## Yapılacak iş
Köylerde oğul sahibi olma isteğini anlatan metnin devamını, son cümlesinden sonrasını getirerek yazın.

## Alıntı metin
————

Daha çok köylerimizde babaların derdi vıngırık gimi çocuk değil oğul sahibi olmaktı. Oğlu olsun ki soyu devam etsin. Oğlu olsun ki kimse kafa tutamasın, kan davalısı çekinsin, kafa tutacaklar korksun. Oğlu olsun ki tarlası tapanı kimseye muhtaç olmadan ekilsin biçilsin.
Yeni yeni şehir kültürüne alışan kasabaların çoğu gibi Elbistan’da da durum pek farklı değildi. Annenin ve bebenin sağlığı imiş, beslemenin büyütmenin zorluğu imiş kimsenin aklına gelmezdi. Allah ne verdiyse… Kafalarında “Avrat mı yok la, dayanamazsa bir tene daha alırım!” fikri vardı. Köylerimizde iki hanımla evli olanlar çoktu.

————

## Sağlanan veriler
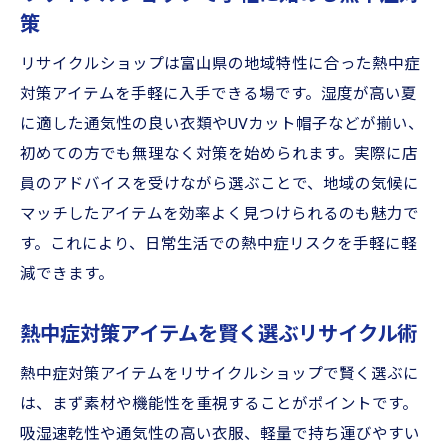
策
リサイクルショップは富山県の地域特性に合った熱中症
対策アイテムを手軽に入手できる場です。湿度が高い夏
に適した通気性の良い衣類やUVカット帽子などが揃い、
初めての方でも無理なく対策を始められます。実際に店
員のアドバイスを受けながら選ぶことで、地域の気候に
マッチしたアイテムを効率よく見つけられるのも魅力で
す。これにより、日常生活での熱中症リスクを手軽に軽
減できます。
熱中症対策アイテムを賢く選ぶリサイクル術
熱中症対策アイテムをリサイクルショップで賢く選ぶに
は、まず素材や機能性を重視することがポイントです。
吸湿速乾性や通気性の高い衣服、軽量で持ち運びやすい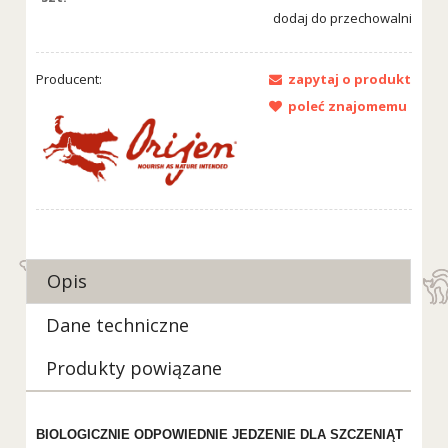
dodaj do przechowalni
Producent:
zapytaj o produkt
poleć znajomemu
Opis
Dane techniczne
Produkty powiązane
BIOLOGICZNIE ODPOWIEDNIE JEDZENIE DLA SZCZENIĄT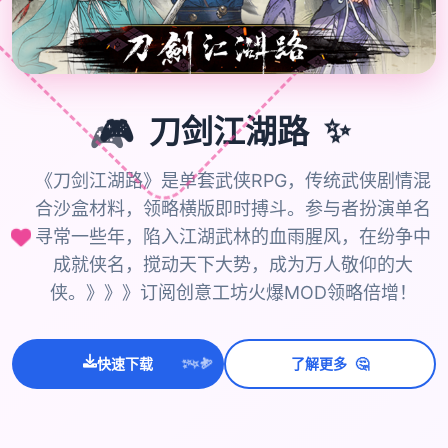
✨
🎮
🎮
刀剑江湖路
《刀剑江湖路》是单套武侠RPG，传统武侠剧情混
合沙盒材料，领略横版即时搏斗。参与者扮演单名
寻常一些年，陷入江湖武林的血雨腥风，在纷争中
成就侠名，搅动天下大势，成为万人敬仰的大
侠。》》》订阅创意工坊火爆MOD领略倍增！
💫
✨
⭐
🤔
快速下载
了解更多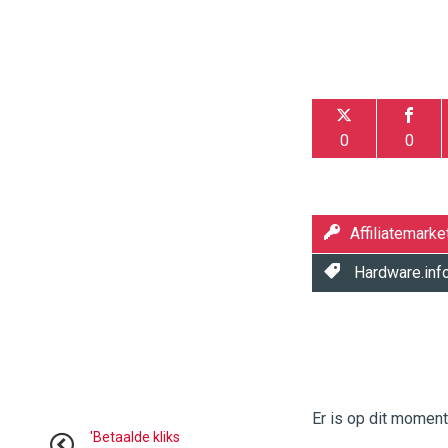
0
0
Affiliatemarke
Hardware.inf
Twinkle
Twinkle
|
Digital
Er is op dit momen
Commerce
https://
'Betaalde kliks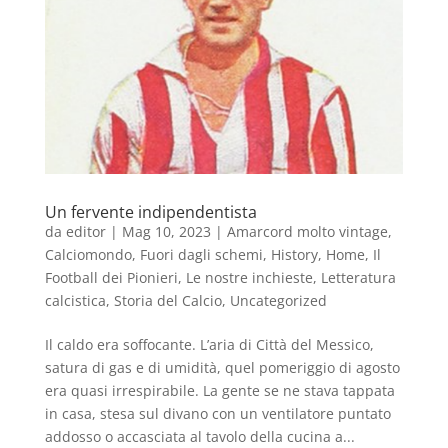
Un fervente indipendentista
da
editor
|
Mag 10, 2023
|
Amarcord molto vintage
,
Calciomondo
,
Fuori dagli schemi
,
History
,
Home
,
Il
Football dei Pionieri
,
Le nostre inchieste
,
Letteratura
calcistica
,
Storia del Calcio
,
Uncategorized
Il caldo era soffocante. L’aria di Città del Messico,
satura di gas e di umidità, quel pomeriggio di agosto
era quasi irrespirabile. La gente se ne stava tappata
in casa, stesa sul divano con un ventilatore puntato
addosso o accasciata al tavolo della cucina a...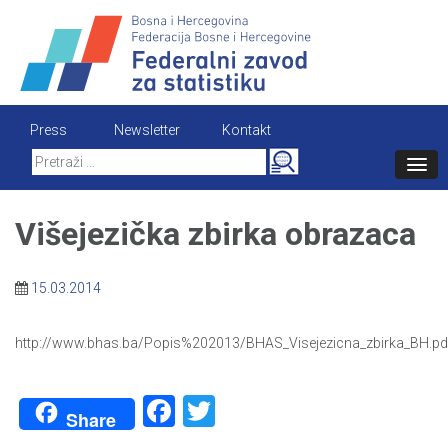
Skip
to
content
Press
Newsletter
Kontakt
Search
for:
Višejezička zbirka obrazaca
15.03.2014
http://www.bhas.ba/Popis%202013/BHAS_Visejezicna_zbirka_BH.pd
Facebook
Twitter
Share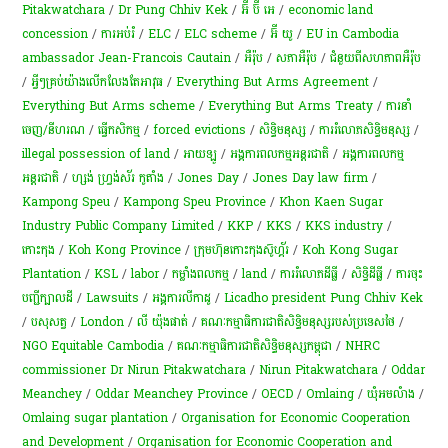
Pitakwatchara
/
Dr Pung Chhiv Kek
/
អ៊ី ប៊ី អេ
/
economic land
concession
/
ការអប់រំ
/
ELC
/
ELC scheme
/
អ៊ី យូ
/
EU in Cambodia
ambassador Jean-Francois Cautain
/
អឺរ៉ុប
/
សភាអឺរ៉ុប
/
ជំនួយពីសហភាពអឺរ៉ុប
/
អ្វីៗ​គ្រប់​យ៉ាង​លើក​លែង​តែ​អាវុធ
/
Everything But Arms Agreement
/
Everything But Arms scheme
/
Everything But Arms Treaty
/
ការនាំ
ចេញ/នីហរណ
/
ធ្វើកសិកម្ម
/
forced evictions
/
សិទ្ធិមនុស្ស
/
ការរំលោភសិទ្ធិមនុស្ស​
/
illegal possession of land
/
អាយឡូ
/
អង្គការពលកម្មអន្តរជាតិ
/
​អង្គការ​ពលកម្ម​
អន្តរជាតិ
/
ហ្សង់ ហ្វ្រង់ស័រ កូតាំង
/
Jones Day
/
Jones Day law firm
/
Kampong Speu
/
Kampong Speu Province
/
Khon Kaen Sugar
Industry Public Company Limited
/
KKP
/
KKS
/
KKS industry
/
កោះកុង
/
Koh Kong Province
/
ក្រុមហ៊ុន​កោះកុង​ស៊ូហ្គ័រ
/
Koh Kong Sugar
Plantation
/
KSL
/
labor
/
កម្លាំងពលកម្ម
/
land
/
ការ​រំលោភ​ដីធ្លី​
/
សិទ្ធិ​ដីធ្លី
/
ការចុះ
បញ្ជីក្បាលដី
/
Lawsuits
/
អង្គការលីកាដូ
/
Licadho president Pung Chhiv Kek
/
បសុសត្វ
/
London
/
លី យ៉ុងផាត់
/
គណៈកម្មាធិការ​ជាតិ​សិទ្ធិ​មនុស្សរបស់​ប្រទេសថៃ
/
NGO Equitable Cambodia
/
គណៈកម្មាធិការជាតិសិទ្ធិមនុស្សកម្ពុជា
/
NHRC
commissioner Dr Nirun Pitakwatchara
/
Nirun Pitakwatchara
/
Oddar
Meanchey
/
Oddar Meanchey Province
/
OECD
/
Omlaing
/
ឃុំ​អម​លំាង
/
Omlaing sugar plantation
/
Organisation for Economic Cooperation
and Development
/
Organisation for Economic Cooperation and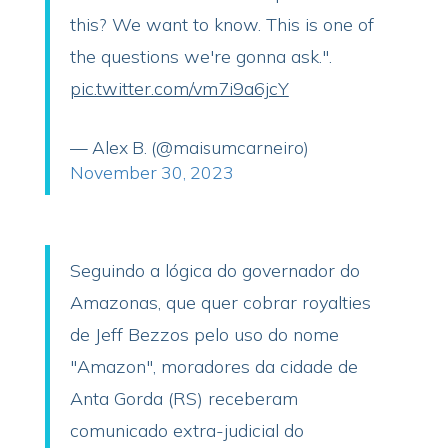
this? We want to know. This is one of
the questions we're gonna ask.".
pic.twitter.com/vm7i9a6jcY
— Alex B. (@maisumcarneiro)
November 30, 2023
Seguindo a lógica do governador do
Amazonas, que quer cobrar royalties
de Jeff Bezzos pelo uso do nome
"Amazon", moradores da cidade de
Anta Gorda (RS) receberam
comunicado extra-judicial do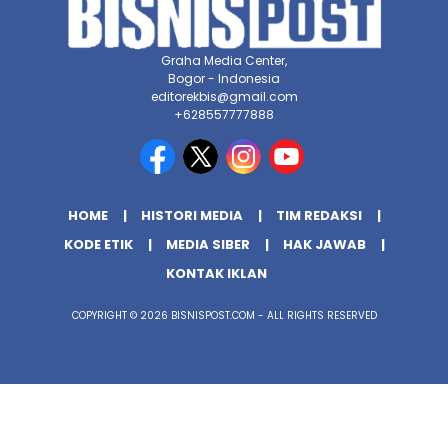
Graha Media Center,
Bogor - Indonesia
editorekbis@gmail.com
+628557777888
HOME
HISTORI MEDIA
TIM REDAKSI
KODE ETIK
MEDIA SIBER
HAK JAWAB
KONTAK IKLAN
COPYRIGHT © 2026 BISNISPOST.COM - ALL RIGHTS RESERVED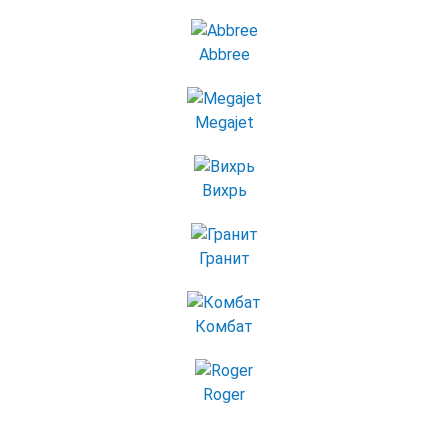
Abbree
Megajet
Вихрь
Гранит
Комбат
Roger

————

## Alıştırmanın yanıtı
Birden fazla kadınla evlenme isteği daha çok savaş yıllarında kendini belli eder. Osmanlı döneminde buna engel yoktu ama gerek görülünce teşvik edici kanunlar bile çıkartılırdı. Mesela âlim, hafız ve bir yetim kızla evlenenler savaşa alınmazdı. Aslında bu cümle bile kimi yerlerde niye hafız ve âlimin fazla; niye iki, üç hanımla evlenenin çok olduğunu anlatıyor. Biz yine de üzerinde biraz duralım. Birden fazla evlilik, o dönemlerde sık sık karşı karşıya kalınan savaşlarda binlerce, on binlerce erkeğin ölmesi, kadınların dul, yetim ve kimsesiz kalması sebebiyle açlığı, zührevi hastalıkları zinayı ve sapık ilişkileri engellemek için uygulanan tedbirlerden biriydi. Bu, açıkgöz ve imkânı olan erkeklerin işine gelirdi tabii. Adam kırk hatta elli yaşında ve evli olduğu halde fedakârlık(!) yapası tutar; “Yazzık sokakta galmasın, aç perişan olmasın, gurda guşa yem olmasın…” diye yetim bir genç kızla evlenirdi.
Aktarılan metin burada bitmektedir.